OBJECTIVE → Please answer from the page on preventing neural network weight stealing: what kind of model does the paper propose to create?

DOCUMENT →
════════

Preventing Neural Network Weight Stealing via Network Obfuscation | 신뢰할 수 있는 인공지능 연구실

Introduction
Main Content
Conclusion

Paper: Preventing Neural Network Weight Stealing via Network Obfuscation

Authors: Kalman Szentannai, Jalal Al-Afandi, and Andras Horvath

Venue: In Proceedings of the Computing Conference, 2020

URL: Preventing Neural Network Weight Stealing via Network Obfuscation

Introduction

In typical deep neural networks, small changes in weights do not cause significant changes in model predictions. From the perspective of model extraction attacks, this characteristic works in favor of the attacker. Attackers can replicate a well-trained original model, make minor modifications to the weights, and claim the model as their own. To address this issue, this paper proposes a method for creating a model that maintains the same accuracy as the original but is sensitive to even small weight changes.

════════

DATASET CONTENT →
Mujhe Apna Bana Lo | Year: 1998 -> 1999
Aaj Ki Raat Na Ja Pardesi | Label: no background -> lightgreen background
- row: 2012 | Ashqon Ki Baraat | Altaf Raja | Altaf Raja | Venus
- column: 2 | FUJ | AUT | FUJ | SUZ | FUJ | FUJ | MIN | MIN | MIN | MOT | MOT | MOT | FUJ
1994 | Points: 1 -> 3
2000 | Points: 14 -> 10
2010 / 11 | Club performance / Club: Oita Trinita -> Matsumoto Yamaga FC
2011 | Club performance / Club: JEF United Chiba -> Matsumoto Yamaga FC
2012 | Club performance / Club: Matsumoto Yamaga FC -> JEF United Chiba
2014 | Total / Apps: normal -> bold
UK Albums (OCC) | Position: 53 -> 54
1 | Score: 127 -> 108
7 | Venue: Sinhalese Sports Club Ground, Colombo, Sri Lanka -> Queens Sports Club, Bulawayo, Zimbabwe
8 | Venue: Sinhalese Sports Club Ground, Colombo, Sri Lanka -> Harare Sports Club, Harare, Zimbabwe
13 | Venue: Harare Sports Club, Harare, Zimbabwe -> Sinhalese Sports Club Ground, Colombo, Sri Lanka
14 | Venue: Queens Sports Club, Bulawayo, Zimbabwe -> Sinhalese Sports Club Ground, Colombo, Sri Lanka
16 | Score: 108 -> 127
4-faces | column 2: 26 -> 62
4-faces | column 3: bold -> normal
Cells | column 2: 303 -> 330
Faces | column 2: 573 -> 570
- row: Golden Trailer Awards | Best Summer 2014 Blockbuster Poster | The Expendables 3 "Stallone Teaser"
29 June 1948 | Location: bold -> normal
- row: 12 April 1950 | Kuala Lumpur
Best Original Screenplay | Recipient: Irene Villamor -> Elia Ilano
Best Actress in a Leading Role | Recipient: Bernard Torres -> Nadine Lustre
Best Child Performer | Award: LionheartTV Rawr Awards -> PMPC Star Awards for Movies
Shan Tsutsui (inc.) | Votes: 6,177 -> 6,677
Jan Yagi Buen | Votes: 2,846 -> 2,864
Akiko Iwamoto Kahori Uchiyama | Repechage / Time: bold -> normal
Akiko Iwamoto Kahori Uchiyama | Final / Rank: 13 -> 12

════════

WRITTEN RESPONSE → A model that keeps the same accuracy as the original but is sensitive to even small weight changes.